EMEP seçim çalışmasından: Çare işçi sınıfının siyasete müdahalesinde
EMEP seçim çalışmaları kapsamında işçi toplantıları düzenliyor. İşçileri EMEP’te örgütlenmeye, ‘tek adamı engellemek’ için HDP’ye oy vermeye çağırıyor
Fotoğraf: Evrensel
Sinan CEVİZ
İstanbul
Millet İttifakı mı? Cumhur İttifakı mı? Seçimden kim galip çıkacak? Acaba HDP barajı aşabilecek mi? Halk AKP iktidarına ‘tamam’ mı diyecek ‘devam’ mı?.. Bu ve benzeri soruların herkesin aklında dolaşıp durduğu, adayların birbirine yönelik suçlamalarının ve bol bol verilen vaatlerin havada uçuştuğu bir ortamda, Emek Partisi (EMEP), başka bir politikayı örgütlemeye çalışıyor.
İşçi ve emekçiler 24 Haziran’da ne yapmalı? Düzen partilerinin sadece seçim dönemlerinde hatırladığı ‘demokrasi’nin garantisi nedir? İşçi ve emekçiler için gerçek bir değişim mümkün mü? Emek Partisi, seçim çalışmalarında işçi ve emekçilerle birlikte bu soruların yanıtlarını tartışıyor. ‘Sınırlı’ olanaklarıyla, gürültüsüz, mütevazı ama bir o kadar da kararlı ve inançlı bir seçim çalışması sürdürüyor EMEP yöneticileri ve üyeleri.
Bir yandan işçi sınıfını, saflarında örgütlenmeye çağıran EMEP, bir yandan da “tek adam rejimini engellemek/ geriletmek” bakımından HDP’ye oy verilmesi çağrısı yapıyor.

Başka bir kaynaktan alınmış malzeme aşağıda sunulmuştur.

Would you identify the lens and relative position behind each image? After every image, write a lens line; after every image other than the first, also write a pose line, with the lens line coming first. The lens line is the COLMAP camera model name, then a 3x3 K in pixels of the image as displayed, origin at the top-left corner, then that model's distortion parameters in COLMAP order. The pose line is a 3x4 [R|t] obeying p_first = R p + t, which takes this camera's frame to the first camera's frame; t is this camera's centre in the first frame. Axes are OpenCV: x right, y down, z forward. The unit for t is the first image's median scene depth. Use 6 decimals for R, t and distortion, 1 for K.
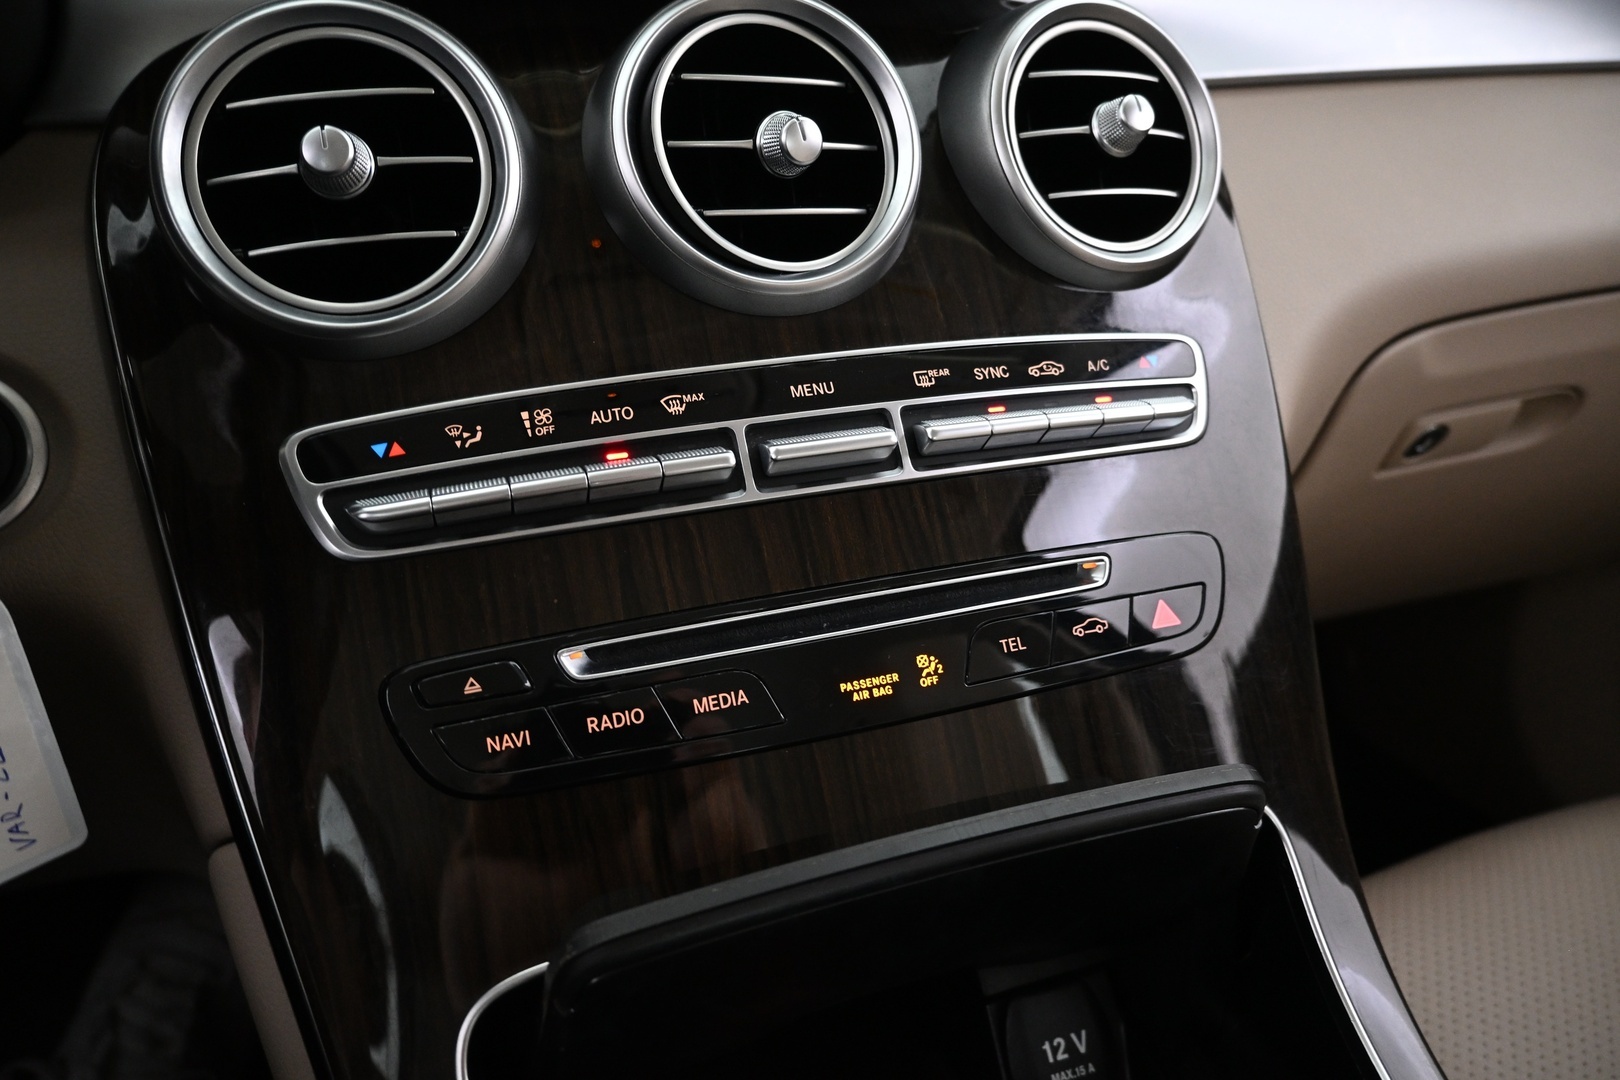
lens RADIAL K [[1100.5, 0, 809.1], [0, 1100.5, 534.0], [0, 0, 1]] dist [0.002664, -0.005618]
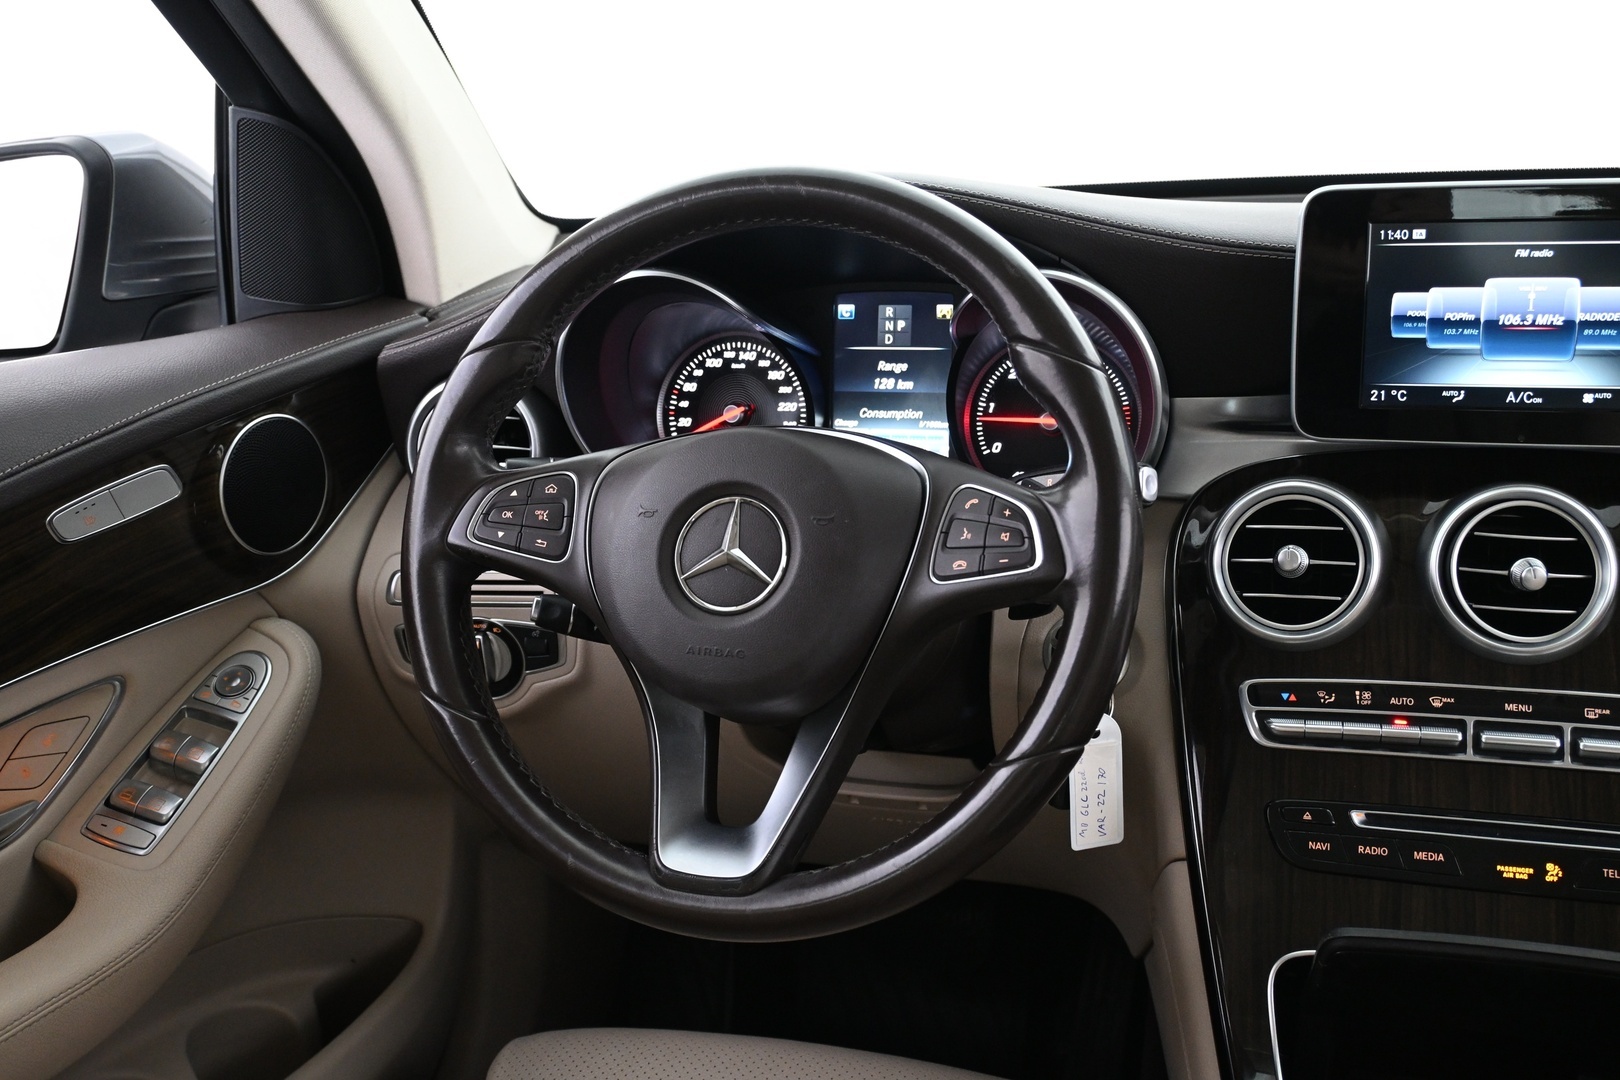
lens RADIAL K [[1591.7, 0, 811.0], [0, 1591.7, 530.2], [0, 0, 1]] dist [0.011875, 0.000000]
pose [[0.808363, 0.149880, -0.569285, 0.550078], [-0.198840, 0.979728, -0.024406, -0.128145], [0.554086, 0.132926, 0.821778, -1.994009]]
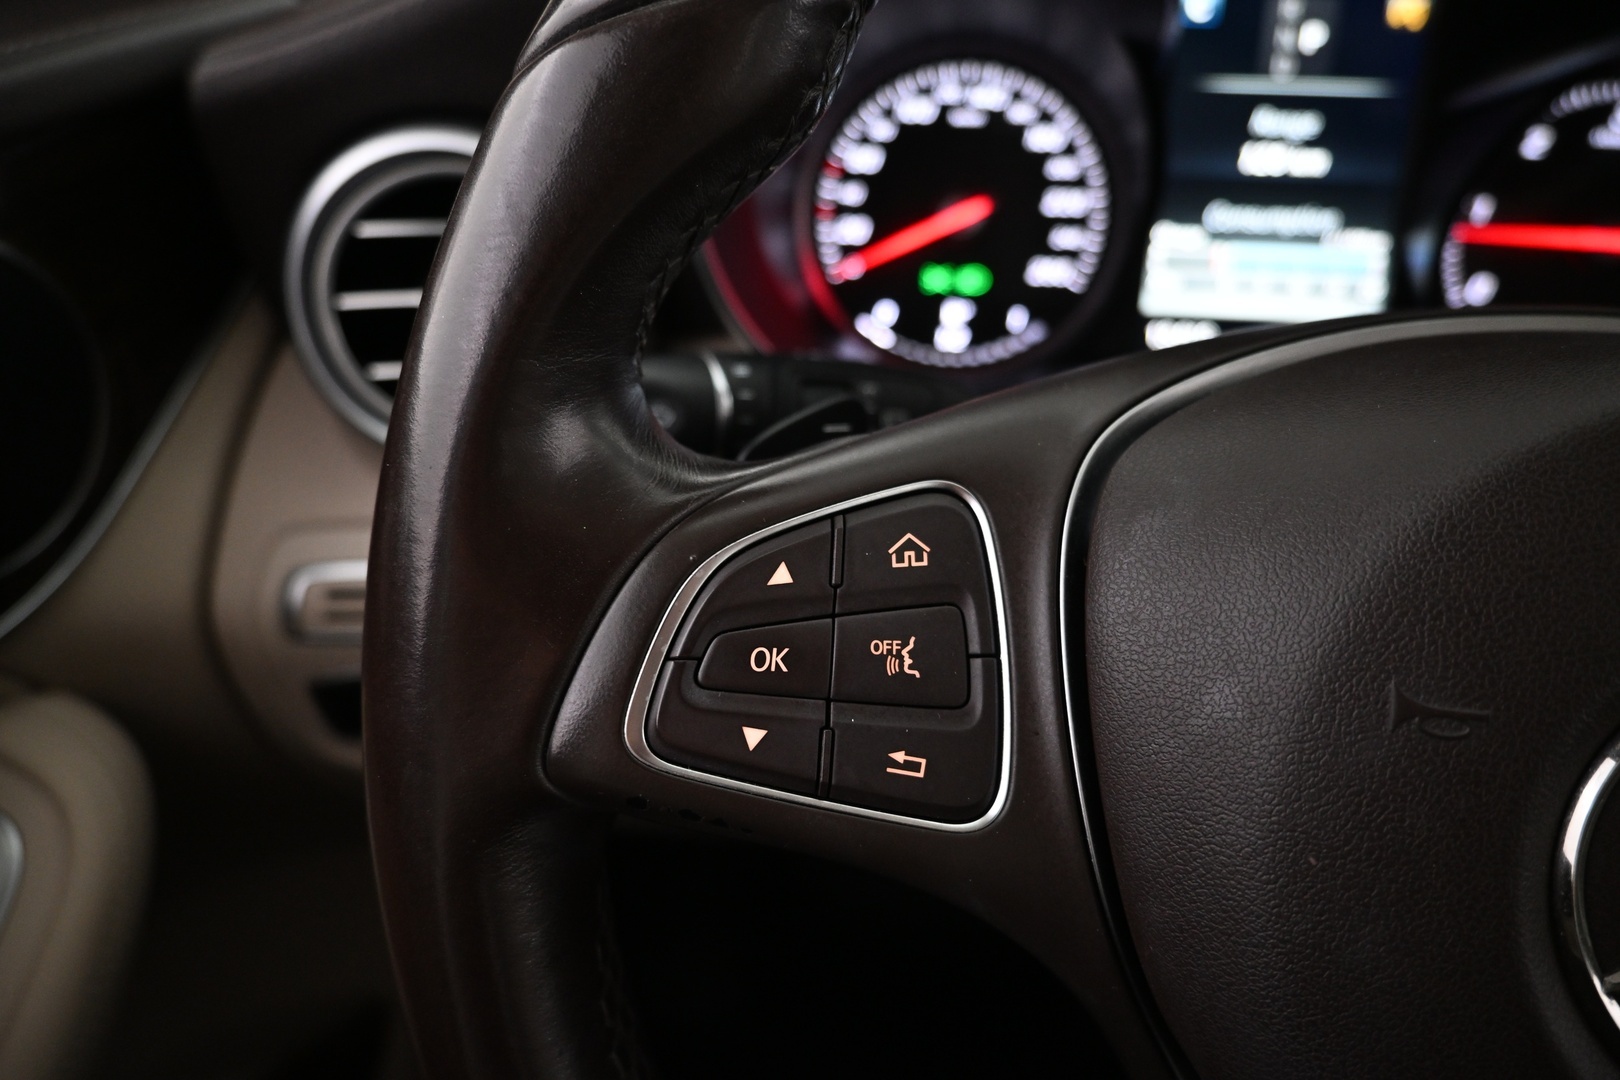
lens RADIAL K [[1100.5, 0, 800.7], [0, 1100.5, 526.1], [0, 0, 1]] dist [0.002664, -0.005618]
pose [[0.910173, 0.233784, -0.341952, -1.386303], [-0.183563, 0.967669, 0.172980, -0.282394], [0.371336, -0.094672, 0.923660, -0.402045]]
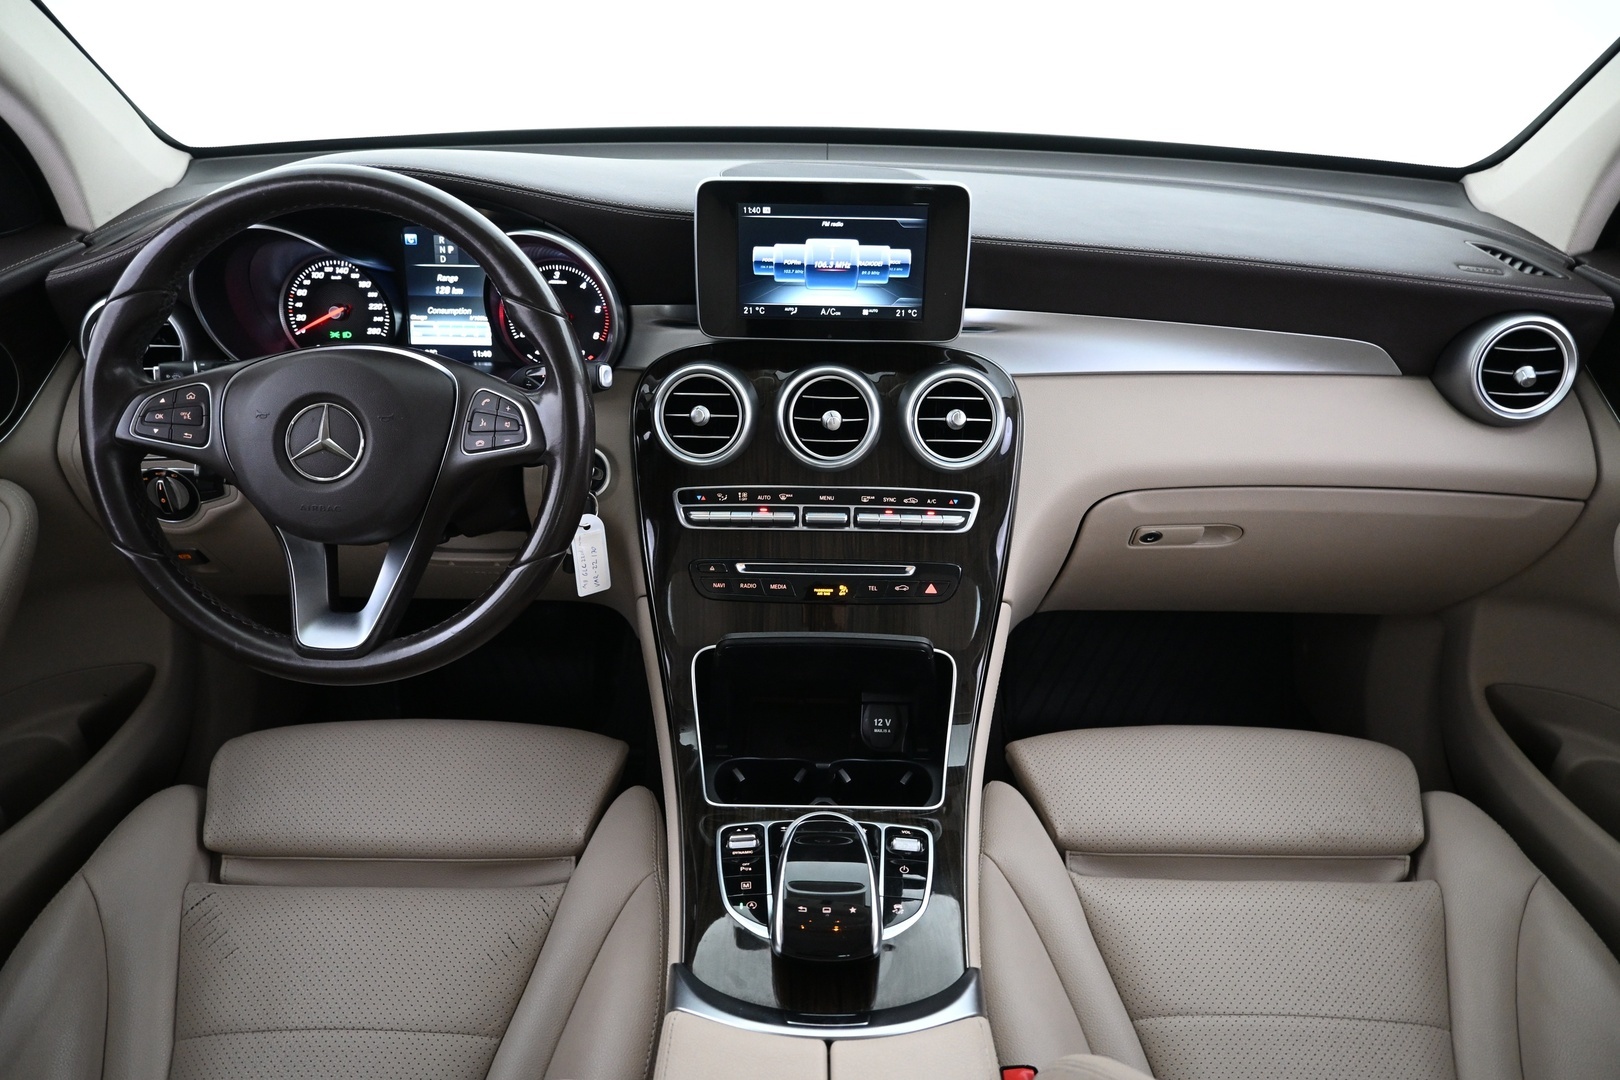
lens RADIAL K [[1100.5, 0, 807.7], [0, 1100.5, 529.7], [0, 0, 1]] dist [0.002664, -0.005618]
pose [[0.940383, 0.194114, -0.279285, 0.908583], [-0.160085, 0.977110, 0.140106, -0.506200], [0.300089, -0.087044, 0.949932, -2.174797]]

EMEP, bu tutumunu, seçim bildirgesinde şöyle açıklıyor: “HDP’nin barajı geçmesi demek AKP’nin 60-70 milletvekili daha az alması demektir. Bu durum tek adam rejimini engellemek ve/veya geriletmek bakımından son derece kritik önemdedir. Diğer yandan Kürt sorununun yeniden barışçıl bir çözüm sürecine girebilmesi açısından da Kürt halkının siyasi temsilcilerinin Mecliste bulunması oldukça önemlidir. ‘Büyüğünden’, küçüğüne sermaye partilerinin bloklaşarak seçimlere gitmesi nedeniyle yüzde 10 seçim barajı bir ‘Demokles Kılıcı’ misali yalnızca HDP’nin başı üzerinde sallanmaktadır. Bütün bu nedenlerle tüm emekçileri, halkın gerçek egemenliği, tekelci kapitalist sömürünün ortadan kaldırılması, gerçek bir demokrasi, laiklik ve barış için kendi partisi olan Emek Partisinde örgütlenmeye ve mücadele etmeye; tek adam rejimini engellemek için cumhurbaşkanlığı seçimlerinde Selahattin Demirtaş’a, Meclis seçimlerinde ise HDP’ye oy vermeye çağırıyoruz.”
GERÇEK ÇÖZÜM TARTIŞILIYOR
Stantlar açılıyor, işçi duraklarında bildirgeler dağıtılıyor, işçi toplantıları düzenleniyor, ev ziyaretleri yapılıyor, iftar davetlerine katılınıyor. İşçilerin yakınmaları ve taleplerinin dile getirildiği tüm bu çalışmalarda elbette gerçek çözümün ne olduğuna ilişkin tartışmalar yapılıyor.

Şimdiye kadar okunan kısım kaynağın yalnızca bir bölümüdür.